### Aim of the exercise
The entire listing below is to be reproduced exactly.

### Data extract
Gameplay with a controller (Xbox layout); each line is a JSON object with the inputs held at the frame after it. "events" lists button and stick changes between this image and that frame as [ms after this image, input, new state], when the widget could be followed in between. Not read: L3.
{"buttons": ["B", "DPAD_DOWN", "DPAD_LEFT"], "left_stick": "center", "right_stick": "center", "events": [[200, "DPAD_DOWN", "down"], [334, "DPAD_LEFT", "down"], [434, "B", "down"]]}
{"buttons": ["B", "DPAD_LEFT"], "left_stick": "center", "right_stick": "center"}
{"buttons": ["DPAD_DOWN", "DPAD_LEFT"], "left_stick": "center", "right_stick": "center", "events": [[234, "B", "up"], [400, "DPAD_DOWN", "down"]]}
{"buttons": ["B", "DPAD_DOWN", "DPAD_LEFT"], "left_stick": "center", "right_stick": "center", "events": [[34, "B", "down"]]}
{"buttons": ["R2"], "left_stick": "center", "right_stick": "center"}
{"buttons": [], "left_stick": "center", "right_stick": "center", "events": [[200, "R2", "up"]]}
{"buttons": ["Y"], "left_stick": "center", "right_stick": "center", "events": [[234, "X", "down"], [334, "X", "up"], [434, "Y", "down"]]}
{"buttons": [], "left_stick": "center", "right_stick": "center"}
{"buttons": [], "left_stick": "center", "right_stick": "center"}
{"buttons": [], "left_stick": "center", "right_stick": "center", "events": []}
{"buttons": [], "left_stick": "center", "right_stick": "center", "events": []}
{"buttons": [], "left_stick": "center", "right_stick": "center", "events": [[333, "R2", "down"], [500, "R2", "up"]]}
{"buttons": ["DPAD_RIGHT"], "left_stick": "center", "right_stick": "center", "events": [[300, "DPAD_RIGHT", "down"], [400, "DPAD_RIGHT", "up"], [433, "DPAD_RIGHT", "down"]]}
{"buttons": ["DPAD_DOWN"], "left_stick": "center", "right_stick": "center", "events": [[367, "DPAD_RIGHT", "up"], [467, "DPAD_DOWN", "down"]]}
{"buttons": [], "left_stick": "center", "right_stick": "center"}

### Output for this exercise
Gameplay with a controller (Xbox layout); each line is a JSON object with the inputs held at the frame after it. "events" lists button and stick changes between this image and that frame as [ms after this image, input, new state], when the widget could be followed in between. Not read: L3.
{"buttons": ["B", "DPAD_DOWN", "DPAD_LEFT"], "left_stick": "center", "right_stick": "center", "events": [[200, "DPAD_DOWN", "down"], [334, "DPAD_LEFT", "down"], [434, "B", "down"]]}
{"buttons": ["B", "DPAD_LEFT"], "left_stick": "center", "right_stick": "center"}
{"buttons": ["DPAD_DOWN", "DPAD_LEFT"], "left_stick": "center", "right_stick": "center", "events": [[234, "B", "up"], [400, "DPAD_DOWN", "down"]]}
{"buttons": ["B", "DPAD_DOWN", "DPAD_LEFT"], "left_stick": "center", "right_stick": "center", "events": [[34, "B", "down"]]}
{"buttons": ["R2"], "left_stick": "center", "right_stick": "center"}
{"buttons": [], "left_stick": "center", "right_stick": "center", "events": [[200, "R2", "up"]]}
{"buttons": ["Y"], "left_stick": "center", "right_stick": "center", "events": [[234, "X", "down"], [334, "X", "up"], [434, "Y", "down"]]}
{"buttons": [], "left_stick": "center", "right_stick": "center"}
{"buttons": [], "left_stick": "center", "right_stick": "center"}
{"buttons": [], "left_stick": "center", "right_stick": "center", "events": []}
{"buttons": [], "left_stick": "center", "right_stick": "center", "events": []}
{"buttons": [], "left_stick": "center", "right_stick": "center", "events": [[333, "R2", "down"], [500, "R2", "up"]]}
{"buttons": ["DPAD_RIGHT"], "left_stick": "center", "right_stick": "center", "events": [[300, "DPAD_RIGHT", "down"], [400, "DPAD_RIGHT", "up"], [433, "DPAD_RIGHT", "down"]]}
{"buttons": ["DPAD_DOWN"], "left_stick": "center", "right_stick": "center", "events": [[367, "DPAD_RIGHT", "up"], [467, "DPAD_DOWN", "down"]]}
{"buttons": [], "left_stick": "center", "right_stick": "center"}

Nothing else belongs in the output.